Copy the naming lines from every row below word for word, and leave the pictures out.

* **PROVIDED RECORDS**
_ _ _ _ _

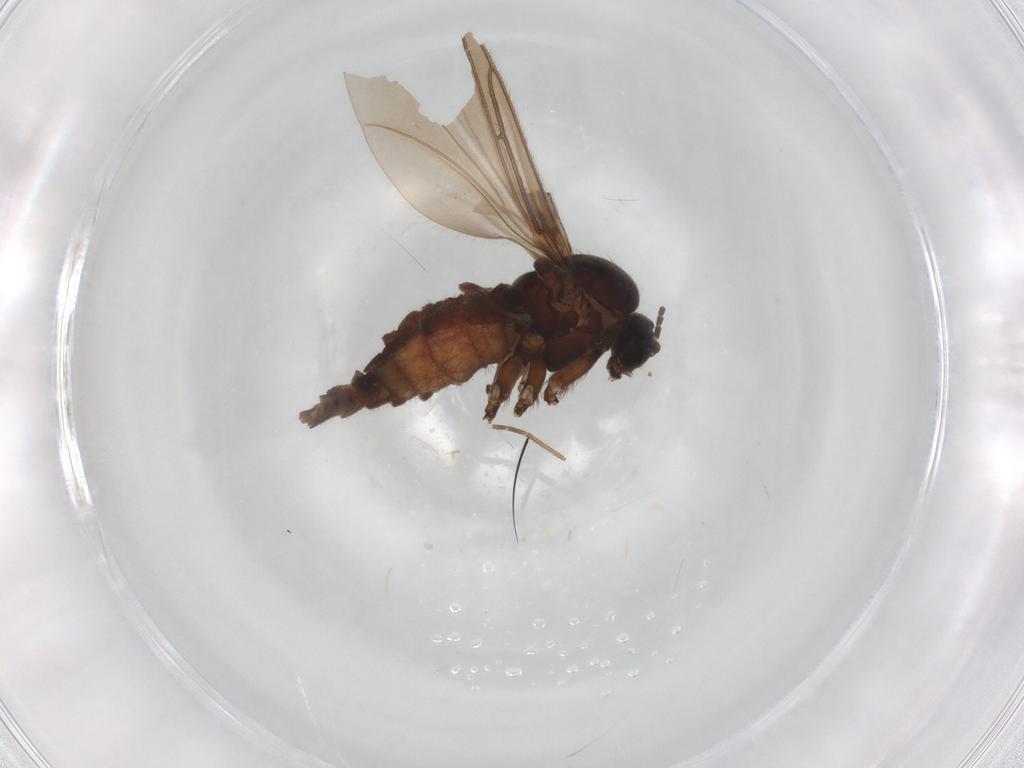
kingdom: Animalia
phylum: Arthropoda
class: Insecta
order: Diptera
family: Sciaridae
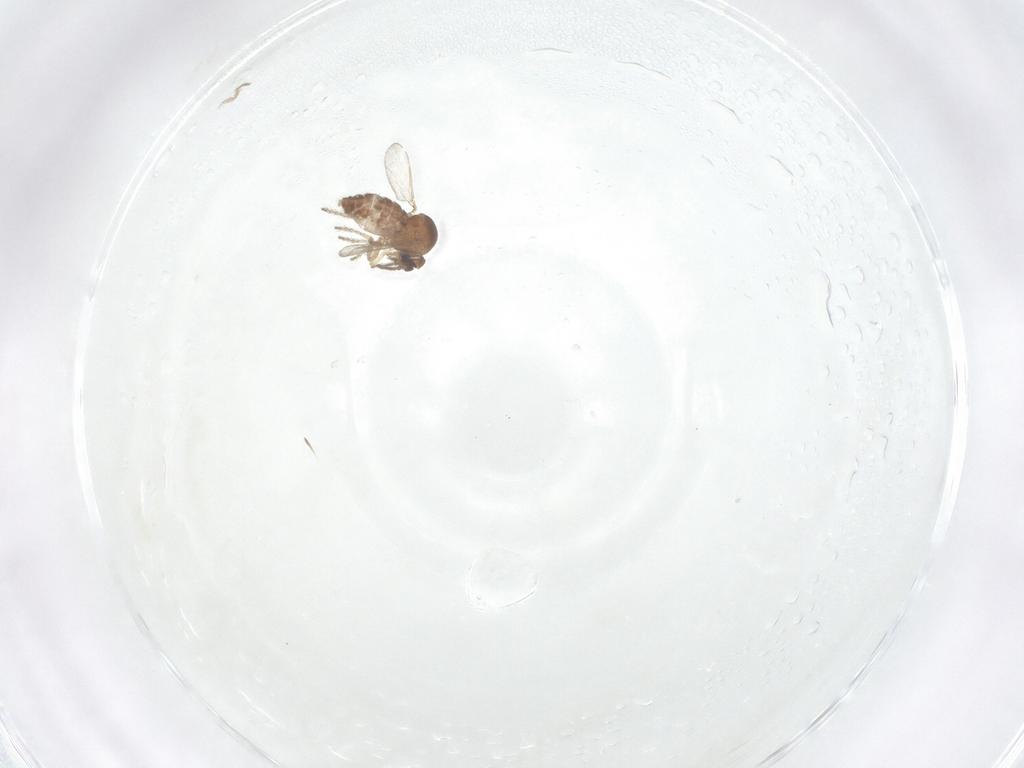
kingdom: Animalia
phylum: Arthropoda
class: Insecta
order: Diptera
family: Ceratopogonidae
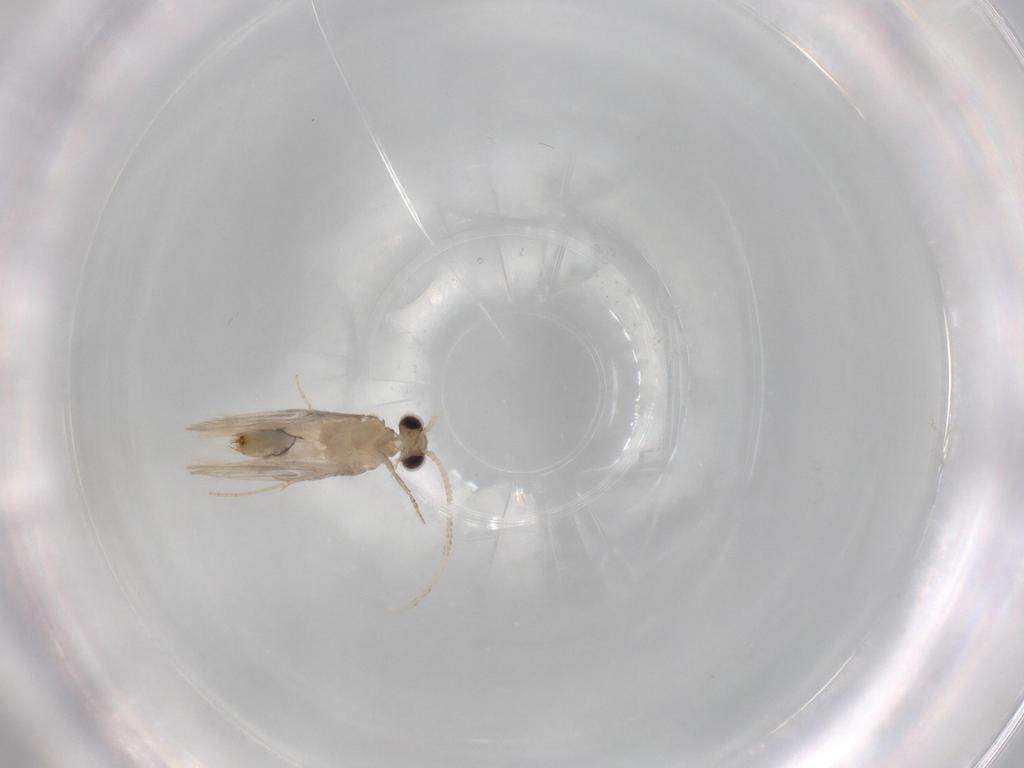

_ _ _ _ _

* **COMPLETED EXERCISE**
kingdom: Animalia
phylum: Arthropoda
class: Insecta
order: Diptera
family: Sciaridae
kingdom: Animalia
phylum: Arthropoda
class: Insecta
order: Diptera
family: Ceratopogonidae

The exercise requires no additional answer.